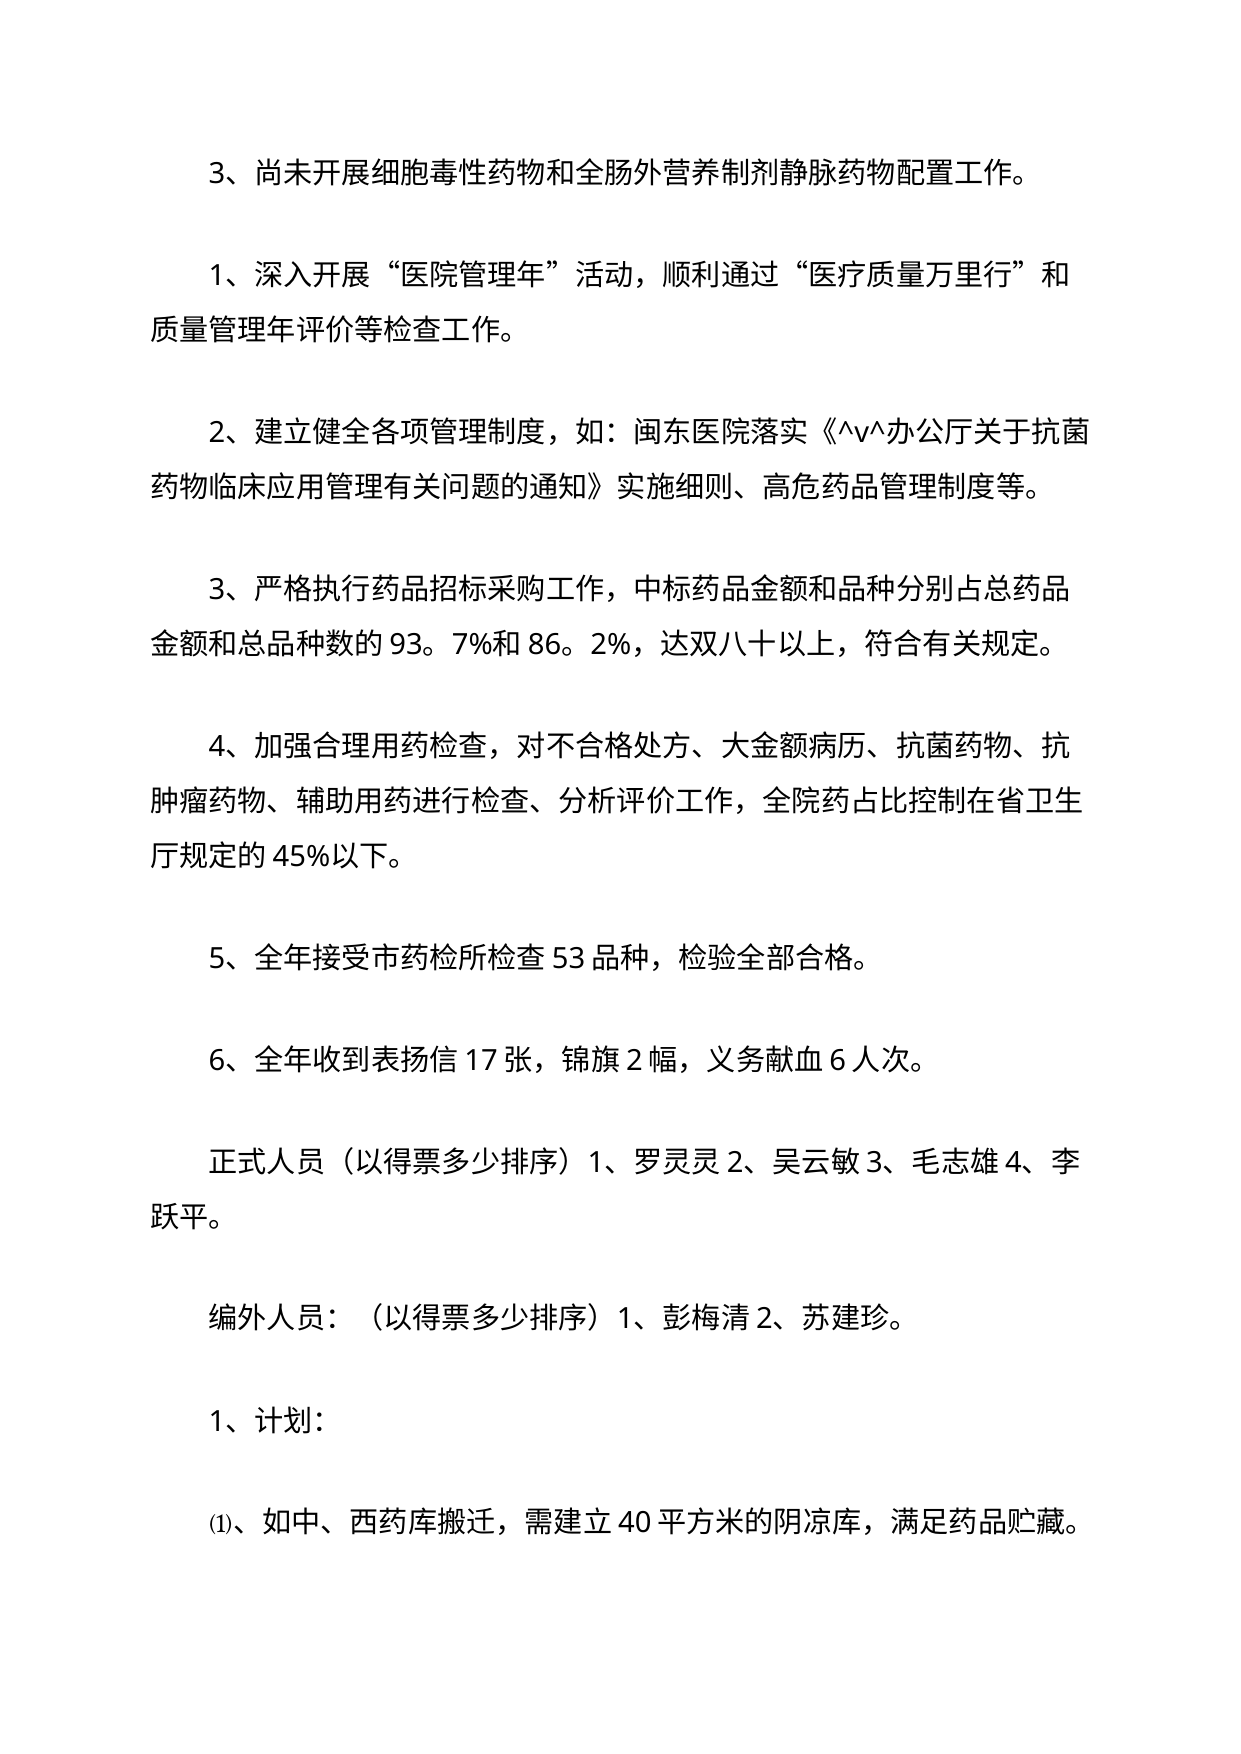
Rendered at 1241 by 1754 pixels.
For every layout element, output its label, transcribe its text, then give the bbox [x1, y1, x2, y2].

text 3、尚未开展细胞毒性药物和全肠外营养制剂静脉药物配置工作。 [150, 150, 1090, 192]
text 正式人员（以得票多少排序）1、罗灵灵2、吴云敏3、毛志雄4、李跃平。 [150, 1138, 1090, 1236]
text 1、深入开展“医院管理年”活动，顺利通过“医疗质量万里行”和质量管理年评价等检查工作。 [150, 252, 1090, 349]
text 1、计划： [150, 1397, 1090, 1439]
text 5、全年接受市药检所检查53品种，检验全部合格。 [150, 934, 1090, 977]
text 6、全年收到表扬信17张，锦旗2幅，义务献血6人次。 [150, 1036, 1090, 1079]
text 2、建立健全各项管理制度，如：闽东医院落实《^v^办公厅关于抗菌药物临床应用管理有关问题的通知》实施细则、高危药品管理制度等。 [150, 409, 1090, 506]
text ⑴、如中、西药库搬迁，需建立40平方米的阴凉库，满足药品贮藏。 [150, 1499, 1090, 1541]
text 3、严格执行药品招标采购工作，中标药品金额和品种分别占总药品金额和总品种数的93。7%和86。2%，达双八十以上，符合有关规定。 [150, 566, 1090, 663]
text 编外人员：（以得票多少排序）1、彭梅清2、苏建珍。 [150, 1295, 1090, 1337]
text 4、加强合理用药检查，对不合格处方、大金额病历、抗菌药物、抗肿瘤药物、辅助用药进行检查、分析评价工作，全院药占比控制在省卫生厅规定的45%以下。 [150, 722, 1090, 875]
◆ ◆ ◆ ◆ ◆
## WORK TO COMPLETE
Read through the entries, then copy every line where the string "以得票多少排序" is found.

## ANSWER SECTION
text 正式人员（以得票多少排序）1、罗灵灵2、吴云敏3、毛志雄4、李跃平。 [150, 1138, 1090, 1236]
text 编外人员：（以得票多少排序）1、彭梅清2、苏建珍。 [150, 1295, 1090, 1337]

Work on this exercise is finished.